* _Quoted passage_
BEGIN
Sunday, February 22, 2009

February 23th, Camping and Other Accommodations.

35 out of our last 56 nights (and still counting) have been spent tent camping. Pitching tents, unrolling bags, and inflating sleeping pads – we can set-up & breakdown camp in record time at this point. Camping in NZ is quite easy and readily convenient. There are many options from traditional campgrounds with a honey bucket and spicket of water, to more rural accommodations with no water or honey bucket. Both of these options are typically (DOC) Department of Conservation Campgrounds and cost about $15-$30 NZ per night (about $8-$18 American). Alternatively, for more deluxe NZ camping, Holiday Parks/Motor Camps allow tent campers to set up in their designated tent spots, and give tent campers access to hot showers, laundry facilities, a lounge with TV, internet, and usually a large cooking facility. Holiday Parks and Motor Camps are a bit more expensive ($35-$45 NZ dollars per night/about $18-$27 American). A third option that we tried was to camp in vacant spots of Mobile Home Parks – which also gave us access to a warm showers and indoor kitchens - two things that seem quite decadent after going without these luxuries for a few days.
My initial research and readings on traveling NZ left me with the impression that one could camp just about anywhere for free, but we found just the opposite. NZ is quite restrictive on where you can and can’t camp. And some of the rural campgrounds would only allow camping if you were in a self-contained camping van or R.V. (no tent camping). It appears the Government has cracked down on the riff-raff that might throw up a tent anywhere - I heard the fine could go as high as $200 NZ if found camping in the wrong spot, so we didn’t take too many chances. While the DOC campgrounds did allow for rural tent camping, they were spaced out across the country and off the beaten path - often times not convenient to our route – making the “Pricier” Motor Camps our best option at times.
END
* _Extracted material_
BEGIN
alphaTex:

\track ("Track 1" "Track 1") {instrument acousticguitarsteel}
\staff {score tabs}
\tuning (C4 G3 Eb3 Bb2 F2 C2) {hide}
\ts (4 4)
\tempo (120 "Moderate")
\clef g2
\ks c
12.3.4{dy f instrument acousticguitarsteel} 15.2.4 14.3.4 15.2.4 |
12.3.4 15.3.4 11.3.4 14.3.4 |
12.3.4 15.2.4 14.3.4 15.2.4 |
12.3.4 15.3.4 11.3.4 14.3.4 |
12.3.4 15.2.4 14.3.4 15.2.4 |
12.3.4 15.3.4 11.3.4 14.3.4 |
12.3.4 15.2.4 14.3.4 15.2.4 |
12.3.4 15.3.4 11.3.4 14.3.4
END
* _Your instructions_
Copy out the full camping post word for word. The entries were drawn from a separate source.

* _Answer to this task_
Sunday, February 22, 2009

February 23th, Camping and Other Accommodations.

35 out of our last 56 nights (and still counting) have been spent tent camping. Pitching tents, unrolling bags, and inflating sleeping pads – we can set-up & breakdown camp in record time at this point. Camping in NZ is quite easy and readily convenient. There are many options from traditional campgrounds with a honey bucket and spicket of water, to more rural accommodations with no water or honey bucket. Both of these options are typically (DOC) Department of Conservation Campgrounds and cost about $15-$30 NZ per night (about $8-$18 American). Alternatively, for more deluxe NZ camping, Holiday Parks/Motor Camps allow tent campers to set up in their designated tent spots, and give tent campers access to hot showers, laundry facilities, a lounge with TV, internet, and usually a large cooking facility. Holiday Parks and Motor Camps are a bit more expensive ($35-$45 NZ dollars per night/about $18-$27 American). A third option that we tried was to camp in vacant spots of Mobile Home Parks – which also gave us access to a warm showers and indoor kitchens - two things that seem quite decadent after going without these luxuries for a few days.
My initial research and readings on traveling NZ left me with the impression that one could camp just about anywhere for free, but we found just the opposite. NZ is quite restrictive on where you can and can’t camp. And some of the rural campgrounds would only allow camping if you were in a self-contained camping van or R.V. (no tent camping). It appears the Government has cracked down on the riff-raff that might throw up a tent anywhere - I heard the fine could go as high as $200 NZ if found camping in the wrong spot, so we didn’t take too many chances. While the DOC campgrounds did allow for rural tent camping, they were spaced out across the country and off the beaten path - often times not convenient to our route – making the “Pricier” Motor Camps our best option at times.